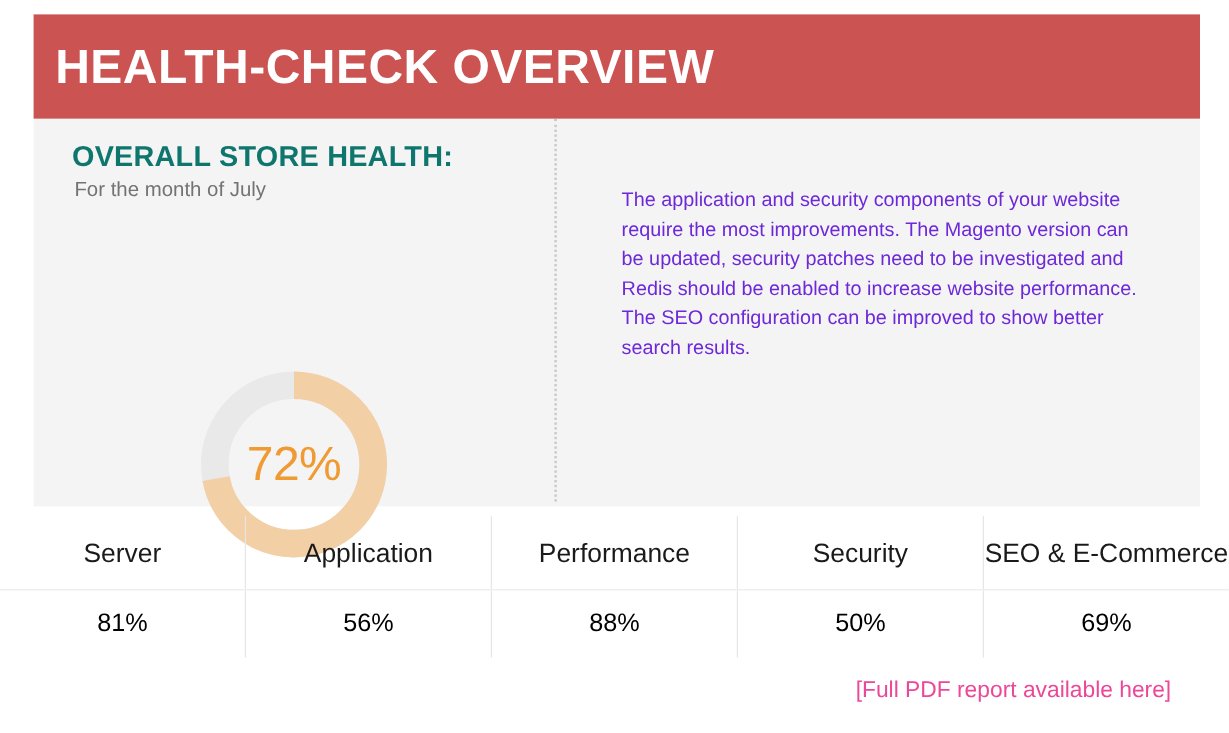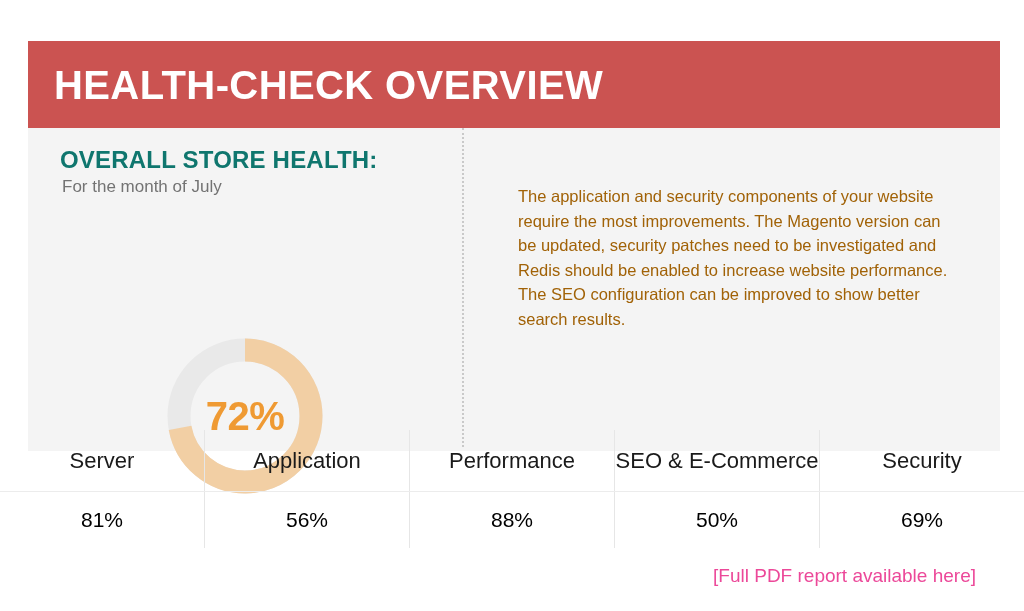"HEALTH-CHECK OVERVIEW" .header-bar { margin-top: 29px -> none; padding-left: 26px -> 18px }
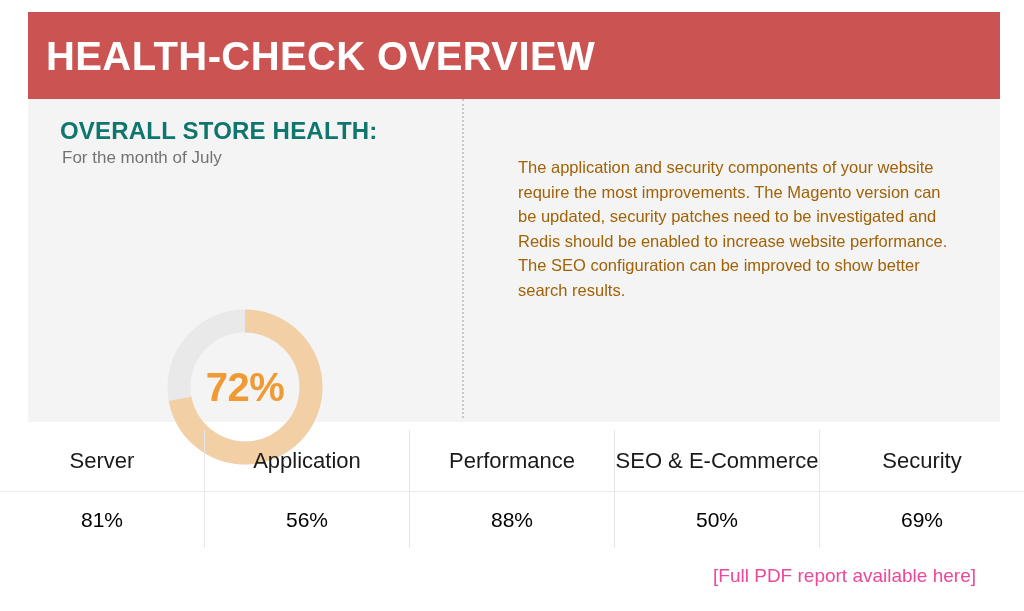"The application and security components" .summary-text { color: #a16207 -> #6d28d9 }
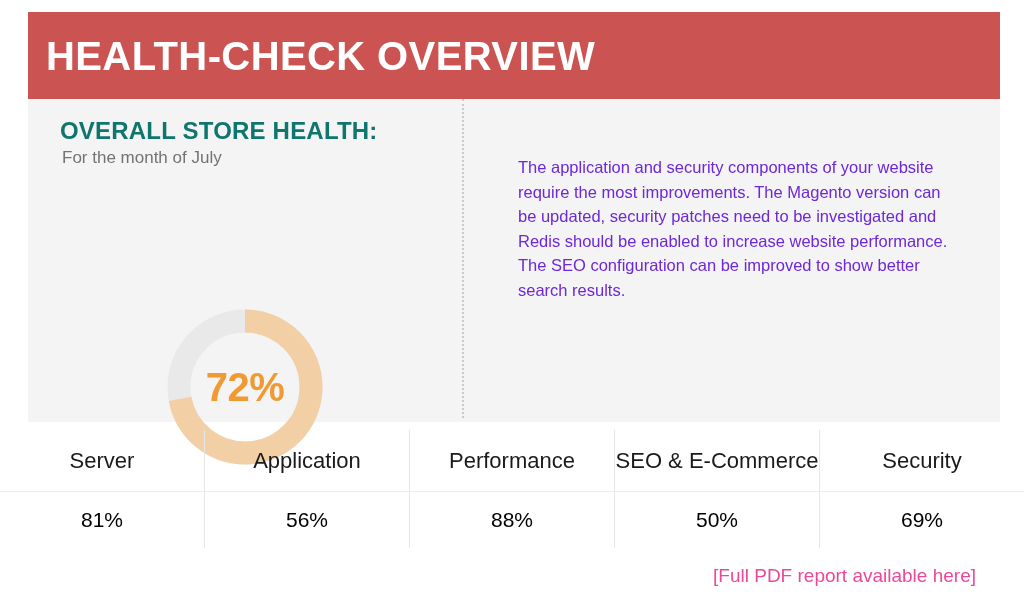"72%" .donut-label { font-weight: bold -> normal }
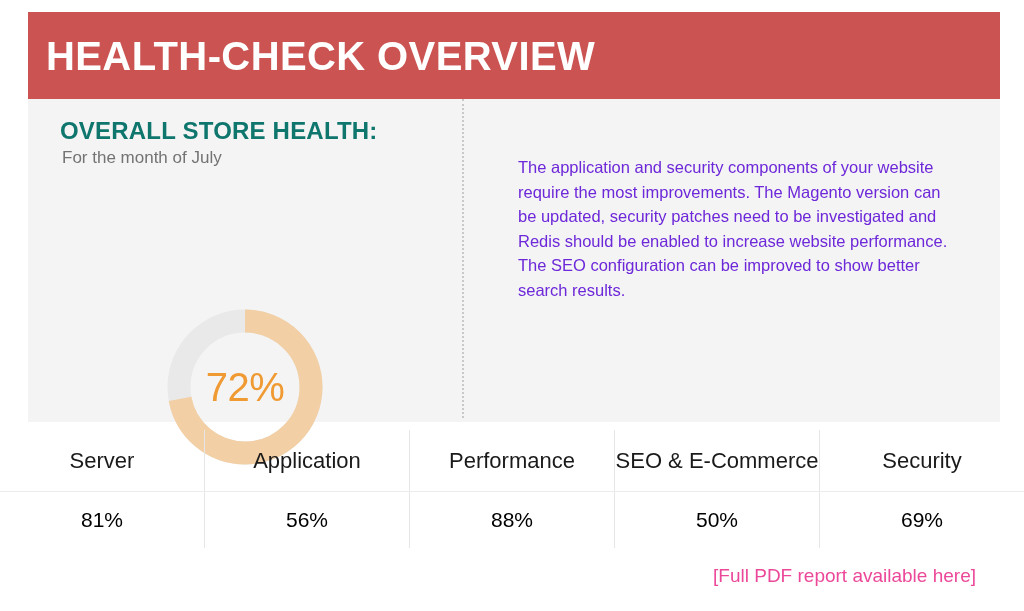"SEO & E-Commerce" div.metric-cell { order: before "Security" -> after "Security" }
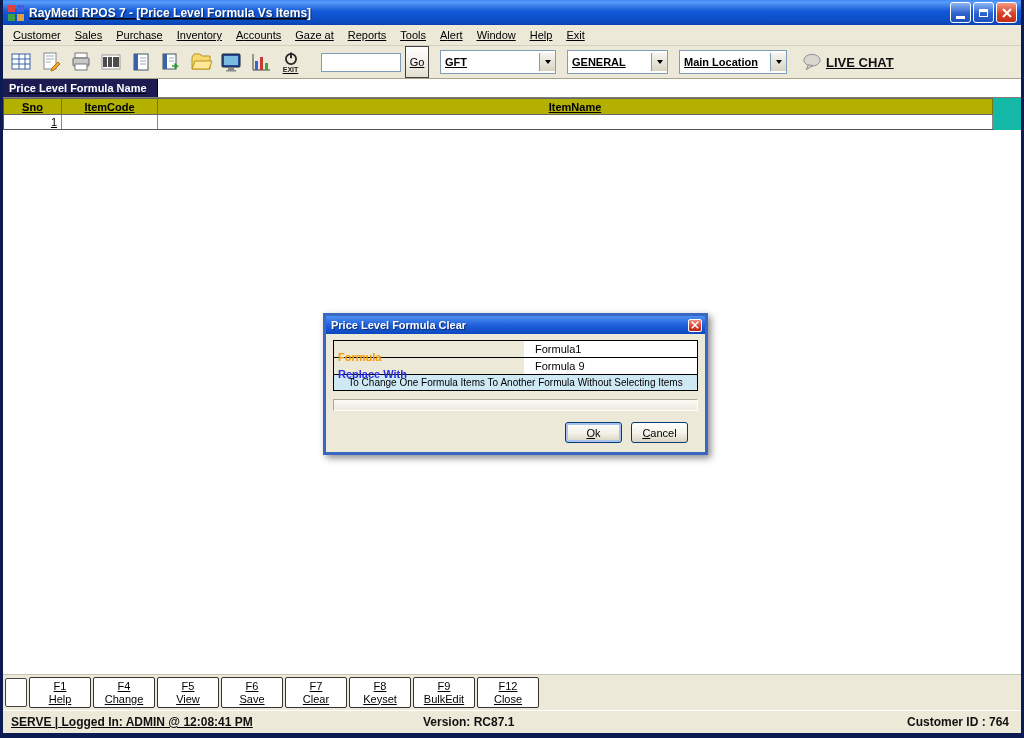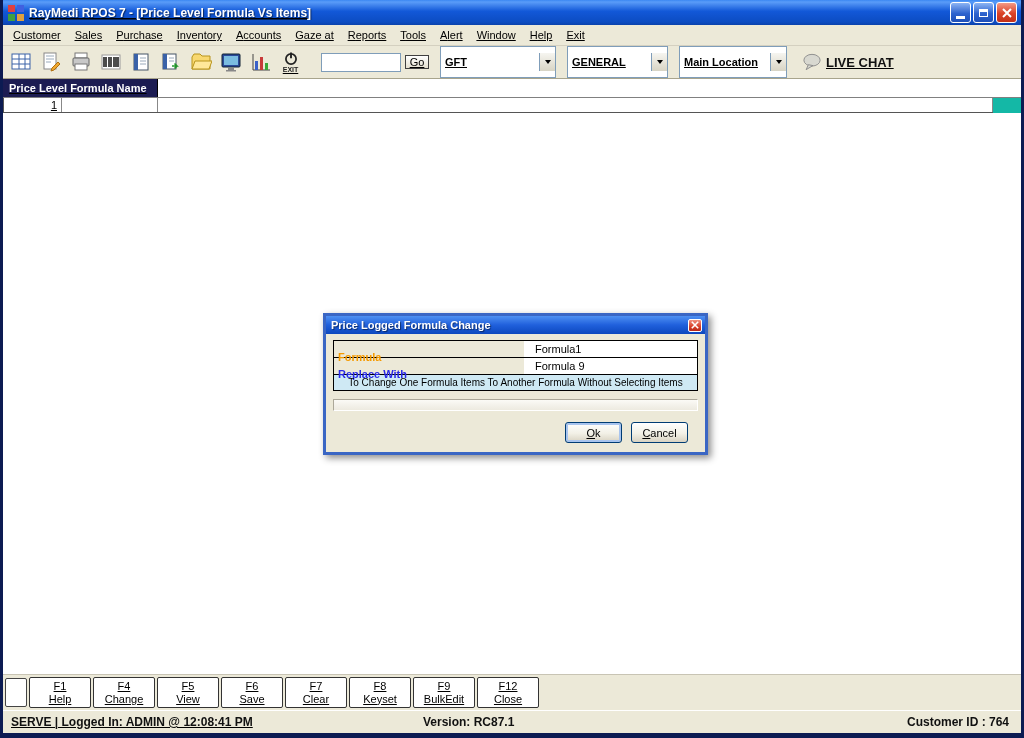"Go" .go-btn { height: 14px -> 32px }
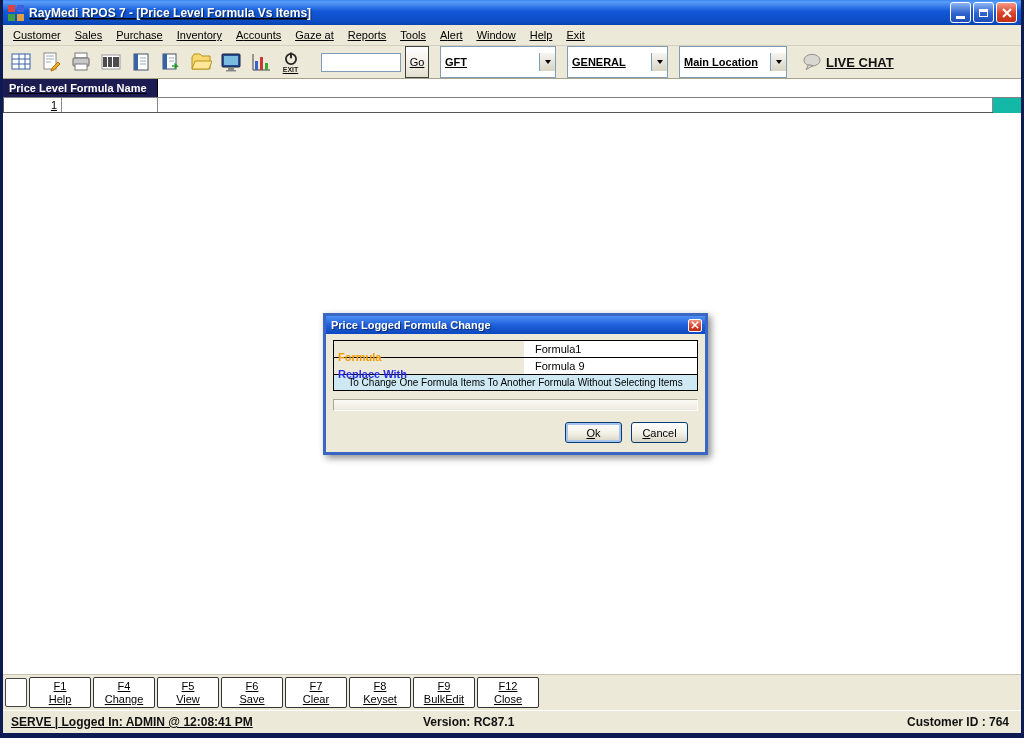"GFT" .xp-select { height: 32px -> 24px }
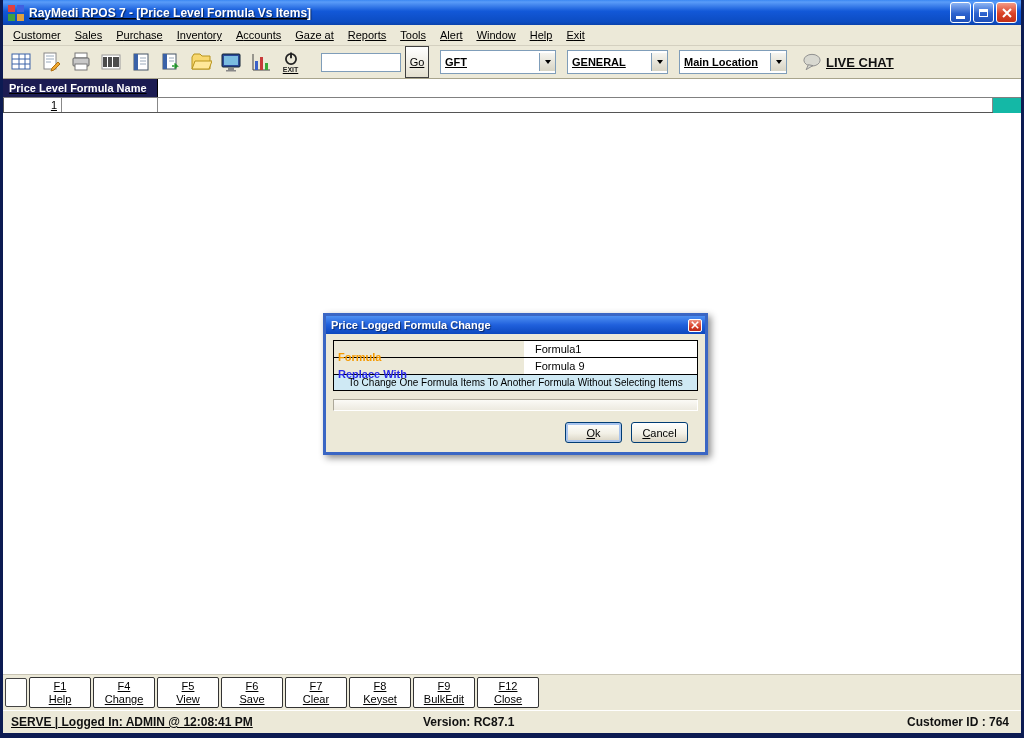"Sno" div.grid-header { html: none -> <div> <span>Sno</span> <span>ItemCode</span> <span>ItemName</span> </div> }
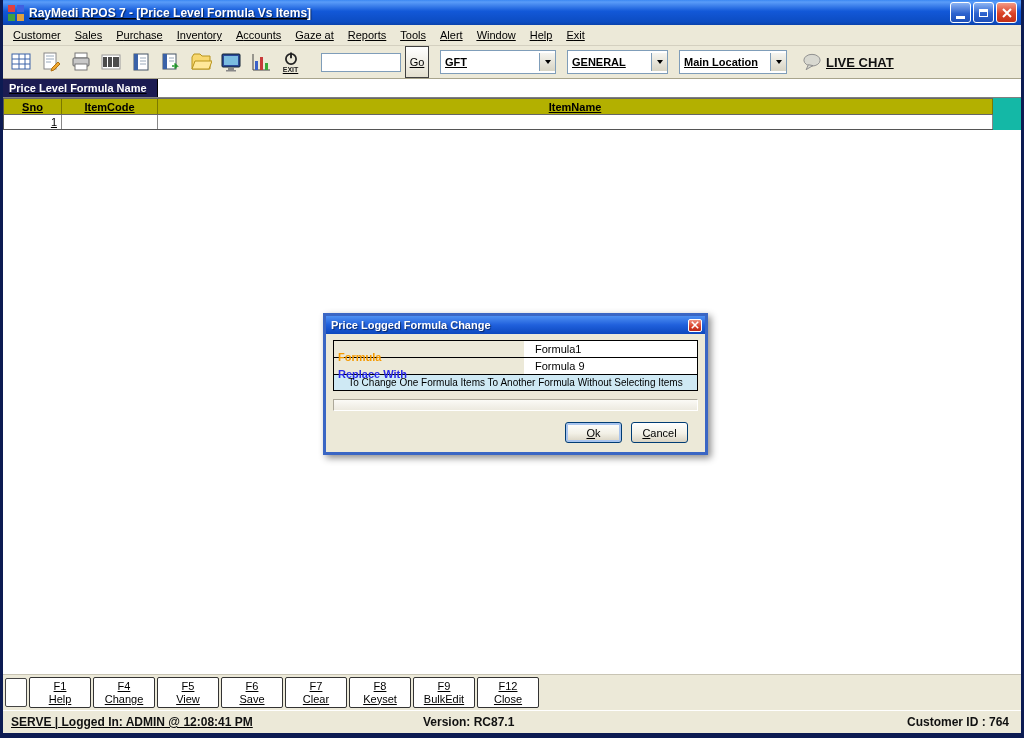"Price Logged Formula Change" span.dlg-title-text { text: Logged Formula Change -> Level Formula Clear }
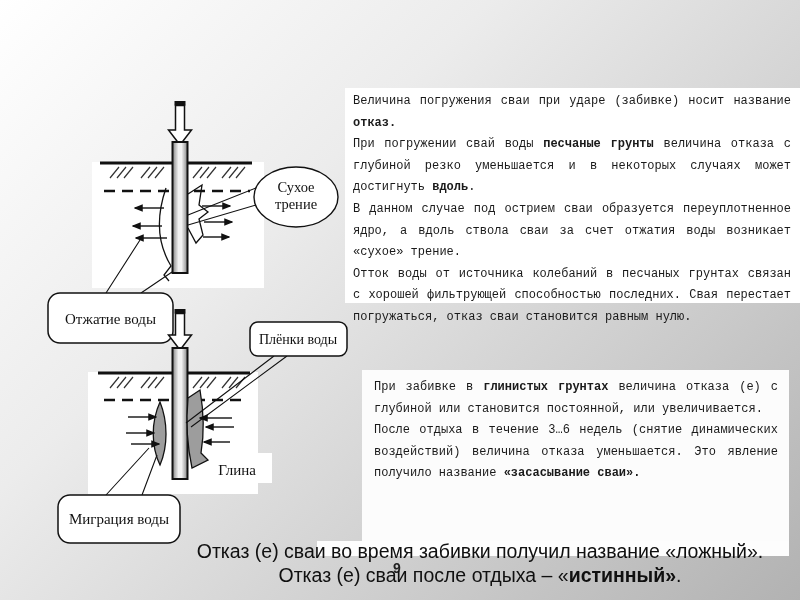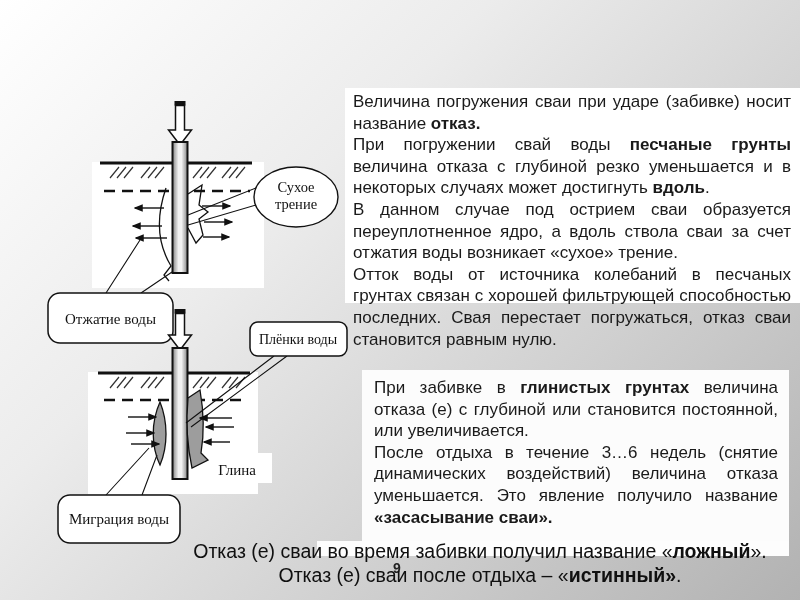"Величина погружения сваи при ударе" .textblock { font-family: none -> Liberation Mono, monospace; font-size: 17px -> 12px }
---+---
**Your assignment**:
Give the preceding data back exactly, minus every picture.

**Worked solution**:
"HEALTH-CHECK OVERVIEW" .header-bar { margin-top: 29px -> none; padding-left: 26px -> 18px }
"The application and security components" .summary-text { color: #a16207 -> #6d28d9 }
"72%" .donut-label { font-weight: bold -> normal }
"SEO & E-Commerce" div.metric-cell { order: before "Security" -> after "Security" }
"Go" .go-btn { height: 14px -> 32px }
"GFT" .xp-select { height: 32px -> 24px }
"Sno" div.grid-header { html: none -> <div> <span>Sno</span> <span>ItemCode</span> <span>ItemName</span> </div> }
"Price Logged Formula Change" span.dlg-title-text { text: Logged Formula Change -> Level Formula Clear }
"Величина погружения сваи при ударе" .textblock { font-family: none -> Liberation Mono, monospace; font-size: 17px -> 12px }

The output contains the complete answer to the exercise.